A committee that represents the bondholders, including affiliates of Appaloosa Management, pushed for permission to get the suits back on track, especially in New York, where Caesars has lost some early rulings.
The current bankruptcy plan contemplates forcing the bondholders to relinquish their claims and release the owners from liability. In exchange, Caesars would issue new stock to creditors and reorganize the operating unit into two new companies. One would run the casinos and pay rent to the other company, a real estate investment trust, which would own the land and buildings.
So far, Caesars has offered to contribute what it estimates is about $4 billion in cash, new debt and new shares to resolve the lawsuits and help the operating unit repay creditors owed $18 billion.

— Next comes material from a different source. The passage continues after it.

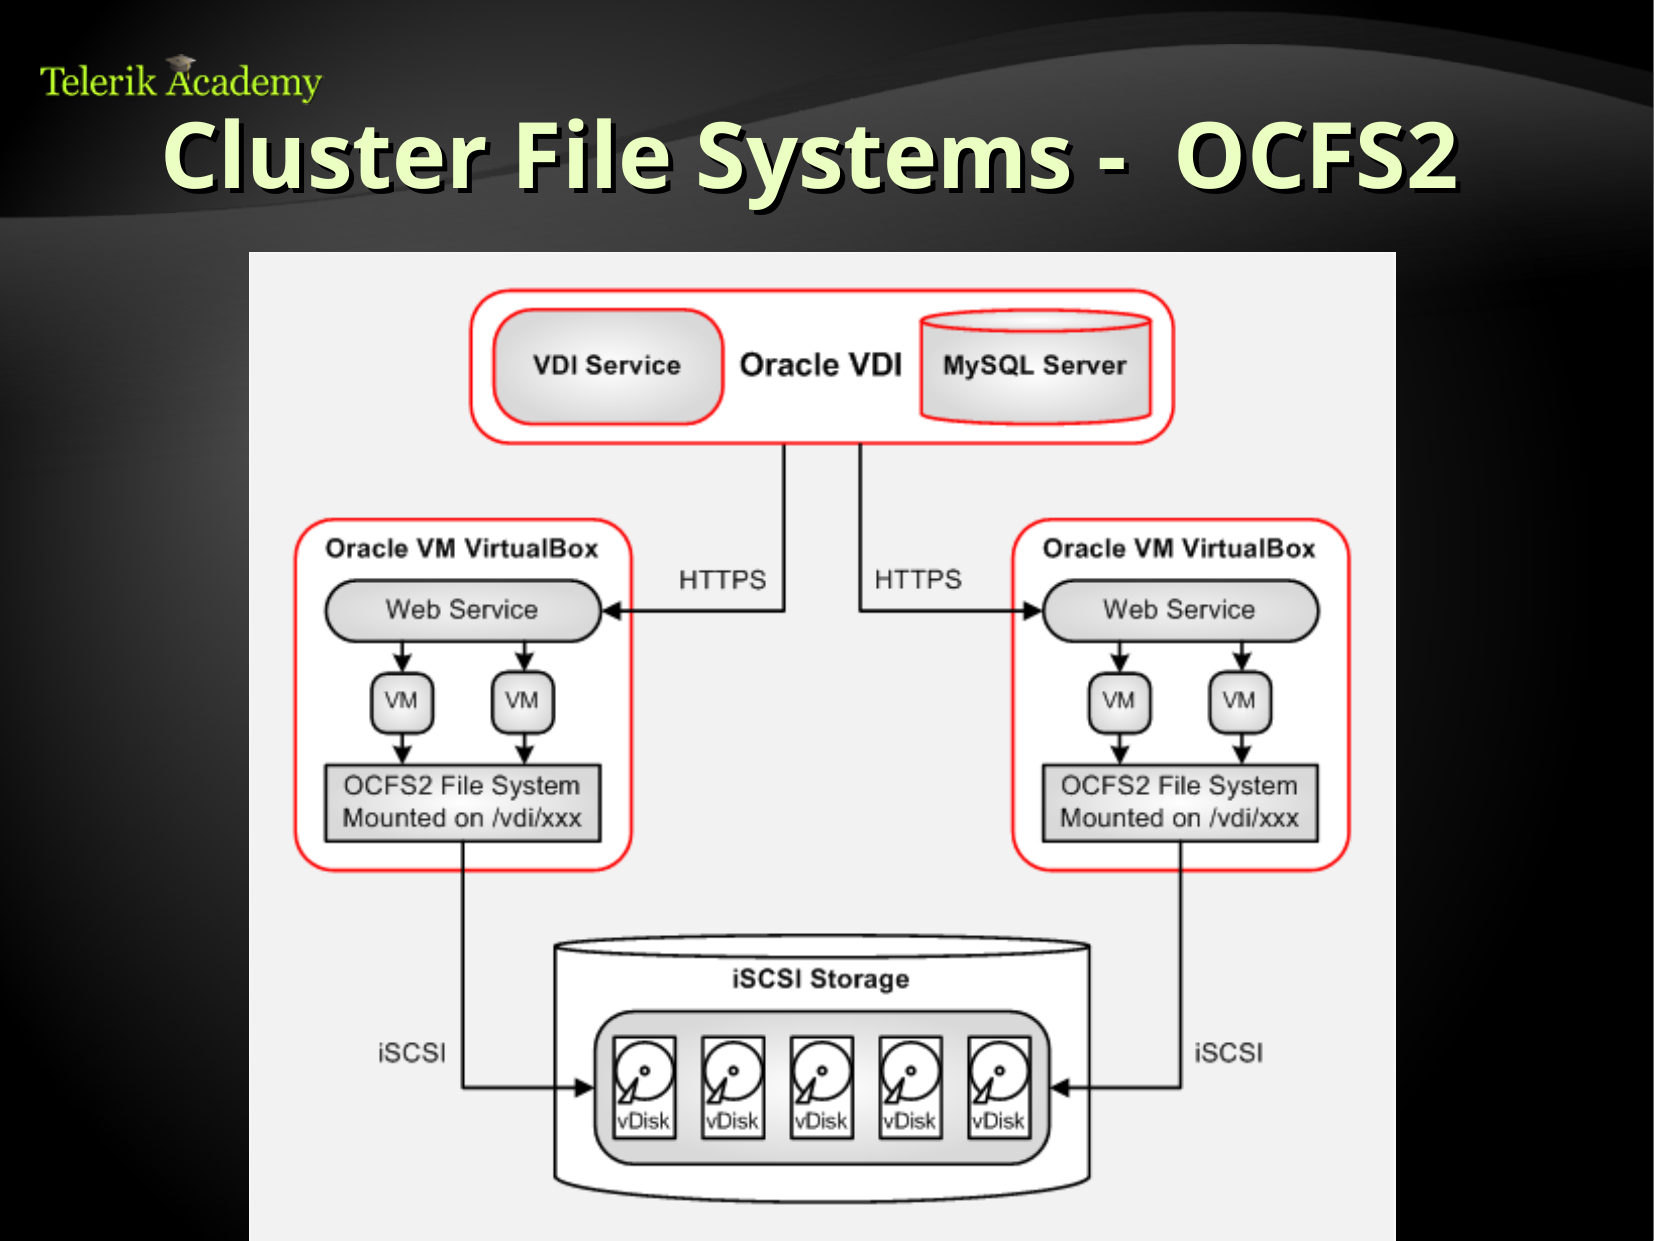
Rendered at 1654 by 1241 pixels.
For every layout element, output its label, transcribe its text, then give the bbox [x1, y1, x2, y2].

title Cluster File Systems - OCFS2 [30, 49, 1591, 257]
picture [0, 0, 1654, 1241]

A committee representing second-lien bondholders owed $5.5 billion is the last major group still fighting for more. A majority of those bondholders have vowed to reject the current deal. According to Goldgar, Caesars needs to pony up about $1.2 billion more to end the standoff.
Apollo and TPG haven’t put in cash of their own to close the gap, saying the reorganization already dilutes their stake in Caesars, according to Brendan Hayes of Millstein & Co., an adviser to the bankrupt unit. Under the plan, the private equity firms’ ownership stake would be cut by about half.
The 2008 Caesars takeover could have been timed better. The financial crisis kept gamblers away, while new resorts crowded key markets such as New Jersey and Mississippi. Caesars, the largest owner of casinos in the U.S., closed properties in both states. The company sought to restructure the balance sheet, refinancing loans and buying back bonds at a discount. In 2012, it sold about 2 million shares to the public at $9 each.
Caesars management, dominated by Apollo and TPG, also began shifting assets from the operating unit, the most heavily indebted subsidiary, to affiliated entities, according to a lawsuit filed last year on behalf of bondholders in Manhattan federal court. For example, Caesars Growth Partners, a newly created investment vehicle, bought five casinos from the unit, including Bally’s in Las Vegas and Harrah’s New Orleans.
Fitch Ratings gives the parent a CC rating, largely because of the risk the litigation will drag it into bankruptcy, according to Alex Bumazhny, a senior director of corporate ratings at Fitch.
Losing those suits could hurt Caesars just as investments it made to refurbish its properties, particularly in Las Vegas, are starting to pay off. Sales rose 2 percent to $2.4 billion in the second quarter, and adjusted earnings before interest, taxes, depreciation and amortization climbed 8 percent.
There’s not much left for Apollo, TPG and their partners to offer creditors. Their equity investments of $6.7 billion have withered. Their stakes in the parent company’s stock and Caesars Acquisition Co., a publicly traded affiliate, were worth about $1.68 billion, Hayes said in court.
The bondholders were “pretty aggressive,” said Fitch’s Bumazhny. “We didn’t think they were going to be this aggressive.”
The bankruptcy is In re Caesars Entertainment Operating Co. Inc., 15-01145, U.S. Bankruptcy Court, Northern District of Illinois (Chicago).